Dal punto di vista economico hanno attratto a sé tutta la ricchezza mondiale lasciando alla moltitudine briciole, e briciole precarie, se non povertà assoluta.

 

Un potere finanziario che ha annichilito la res publica riducendola a squallido teatrino, utile a occultare (parola non casuale) il vero Potere.

 

Se tale Potere concepisce se stesso come indiscutibile (irrevocabile, appunto), è inevitabile che si rapporti ai suoi avversari con l’unico mezzo che può immaginare: la Forza.

 

Da qui la permanente conflittualità e le guerre di questi decenni, che oltre a eliminare i nemici dichiarati della globalizzazione e a intimorire quelli non dichiarati, sono necessarie ad aprire nuove opportunità attraverso l’abbattimento delle barriere e la destabilizzazione permanente.

 

Anche il Terrore globale, che nasce e si nutre di questa destabilizzazione permanente, pur nel suo antagonismo, non fa altro che concorrere all’affermazione del Potere globalizzante. L’uno necessita l’altro, come un mostro a due teste.

 

Da qui anche l’impossibilità di sconfiggerlo. Anche il Terrore, insomma, è «irrevocabile», come d’altronde hanno spiegato in questi anni tutti gli analisti “globalizzanti” su tutti i media.

 

E però c’è stata la Brexit. E poi Trump. Il Potere globalizzante, certo di essere «irrevocabile», si è scoperto «revocabile».

 

Nei due Paesi anglosassoni ha perso per vari motivi, ma soprattutto perché, accecato dalla propria supposta onnipotenza,  non ha avuto la minima percezione delle forze che gli si opponevano (sul punto vedi anche nota precedente).

 

In Francia non ripeterà l’errore di sottovalutare l’avversario, benché la realtà politica transalpina e il meccanismo elettorale rendano praticamente impossibile la vittoria della Le Pen.
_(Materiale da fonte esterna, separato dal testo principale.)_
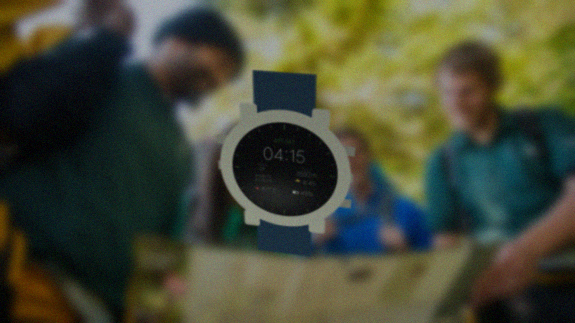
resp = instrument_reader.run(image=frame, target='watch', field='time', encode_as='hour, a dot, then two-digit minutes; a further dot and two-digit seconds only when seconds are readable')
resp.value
4.15
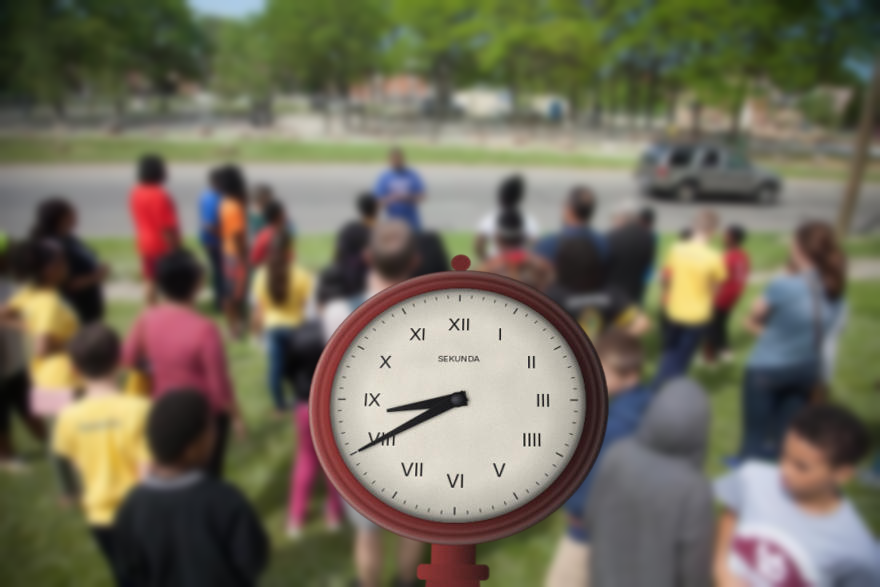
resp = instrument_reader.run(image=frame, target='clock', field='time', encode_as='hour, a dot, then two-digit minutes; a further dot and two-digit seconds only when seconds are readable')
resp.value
8.40
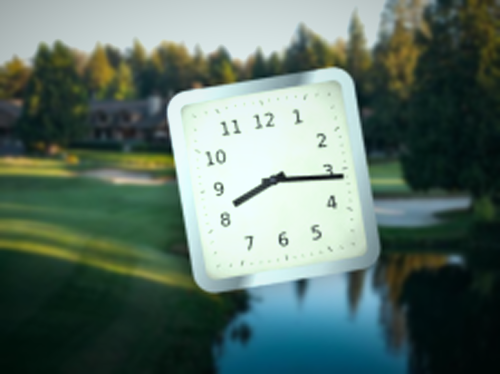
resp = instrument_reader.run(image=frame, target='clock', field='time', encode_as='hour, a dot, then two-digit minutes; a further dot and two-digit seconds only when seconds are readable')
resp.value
8.16
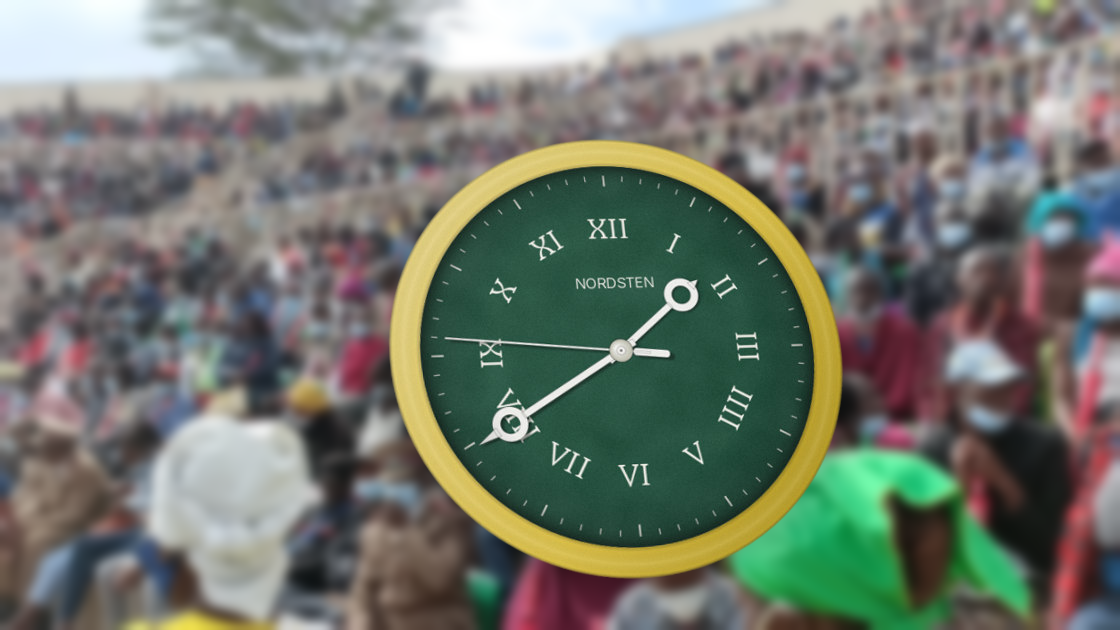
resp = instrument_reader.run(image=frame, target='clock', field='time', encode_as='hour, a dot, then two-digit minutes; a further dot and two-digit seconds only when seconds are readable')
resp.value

Al ballottaggio le forze di opposizione al Front si sommeranno, sconfiggendola.

 

E però anche la Brexit e la vittoria di Trump erano date per impossibili.. Le Forze della globalizzazione non possono permettersi un’altra impossibile sconfitta. Perché sarebbe quella finale.

 

Certo, la sfida francese ha molte variabili (da seguire): le forze della globalizzazione potrebbero cercare un compromesso con altre forze. Ciò che non è avvenuto in America, quando la Clinton ha rifiutato ogni accordo con Sanders, che pur contestando la globalizzazione era portatore di istanze riformiste (e non rivoluzionarie come Trump).

 

Ma su queste e altre variabili torneremo. In questo articolo era importante mettere a tema il punto nodale dello scontro che si consumerà in Francia nei prossimi mesi. Uno scontro di portata globale, appunto.

 

Poche ore fa, presso la centrale nucleare di Flamanville è avvenuta un’esplosione che poteva causare danni ben più vasti di quelli registrati. Un incidente, ovvio, che però suona funesto presagio in questi giorni così nervosi per la République.